I was wondering if you would help me with choosing a motherboard.

I've always used full sized ATX. Im really thinking about going with a micro build this time I'm just nervous. Building in a more confined space plus I'm uncertain what (if any) performance hits I'd take on a smaller build.

I'm hoping to keep my mobo at 200 or under. So far I've used Asrock. They've been great to me. Their Matx is black and orange... so I'm peaking around.

I only use one gpu slot. The fans Id use a splitter or a hub (if the case has one.) I don't overclock... An Atx just seems like over kill.

My hope is to run a single monitor at 1080 with full details while live streaming. I7 / 1070 / 16GB Ram on ssds.

I do 3d modeling and video editing as well. This is my first i7 build and I want to make sure I have all of my parts catefully planned. Thank you!!
 
The Little Power rig in my sig is used for moderate Photoshop/Premiere and 5760x1080 gaming without performance issues...
It's an mITX build, which supports one PCIe slot, and would fit for you if only using a GPU and no other cards.
 
If you're not overclocking, AsRock makes a matx board with wifi too.
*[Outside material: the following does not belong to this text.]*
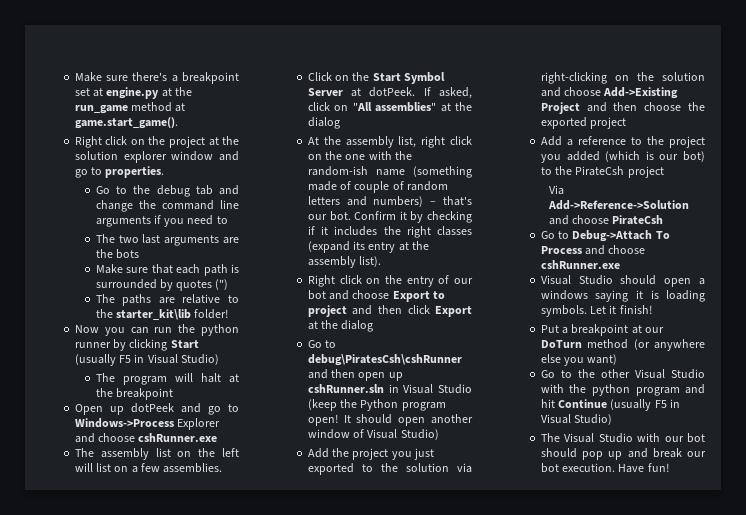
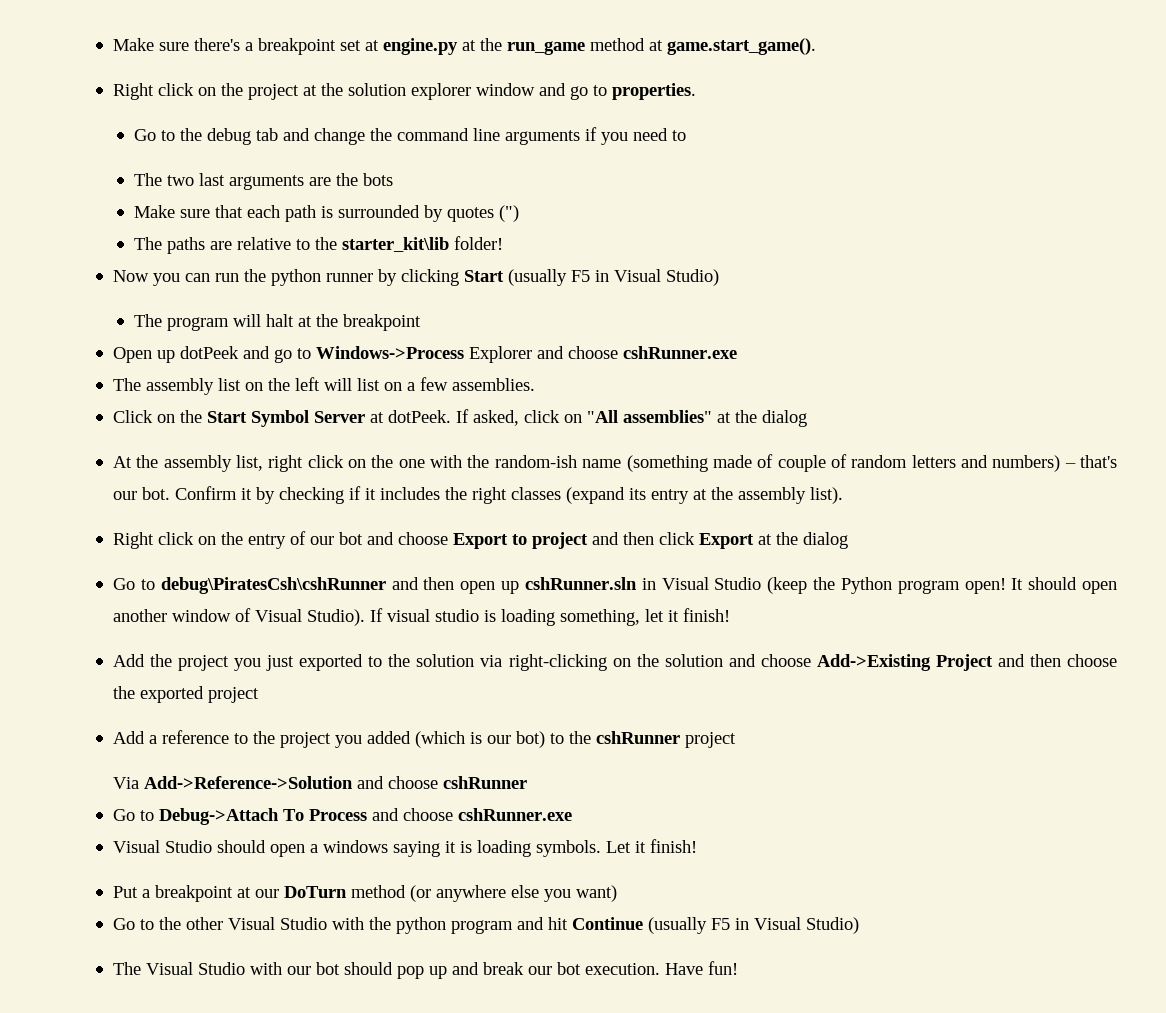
[400,429,439,440] Studio) -> [307,608,731,626] Studio). If visual studio is loading something, let it finish!
[575,166,625,176] PirateCsh -> [596,731,681,744] cshRunner
[612,215,664,225] PirateCsh -> [443,776,528,789] cshRunner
I have one running right now and it works good.
 
If you're not overclocking, AsRock makes a matx board with wifi too. I have one running right now and it works good.
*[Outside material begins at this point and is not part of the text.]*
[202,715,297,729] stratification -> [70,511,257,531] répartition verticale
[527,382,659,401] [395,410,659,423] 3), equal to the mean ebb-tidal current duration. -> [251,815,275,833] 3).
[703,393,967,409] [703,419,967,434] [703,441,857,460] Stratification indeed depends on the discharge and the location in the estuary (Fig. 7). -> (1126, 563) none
Actually MSI Z170 ITX boards are better than ASRock and let to OC higher. I was testing ASRock Z170 ITX Gaming board and I sent it back to the store as I simply didn't like it ( voltage limits, general design, price etc ). MSI Z170I Gaming was 30% cheaper and generally better.
As ATM said, these new ITX boards are often overclocking not worse than full ATX. I was even testing my MSI ITX board up to 5.4GHz on dry ice with RAM overclocked to 4250 ( it's better than most full ATX boards ).
However if you are planning gaming PC then I would recommend micro ATX board/case rather than ITX. Board seems bigger but when you put it into good case then you won't see big size difference. At the same time it's much easier to keep graphics cool in micro ATX case what also reduces noise. Of course you can make that in ITX case too but many of them have not enough space for good airflow when you put high performance graphics card and these with more space are not much smaller than micro ATX. Micro ATX boards are also cheaper and have additional slots like M.2 if you wish to use fast SSD.
 
You definitely have to be careful in choosing an mITX case, but there are plenty out there with full length GPU support and great cooling designs.
 
And if you do they have the OC-Formula that just got 9.9 out of 10 in tpu. Crazy little board!

For 99.5% users it still makes no difference if they get standard board or OCF. On air/water CPU is overclocking the same and high memory clock doesn't really matter.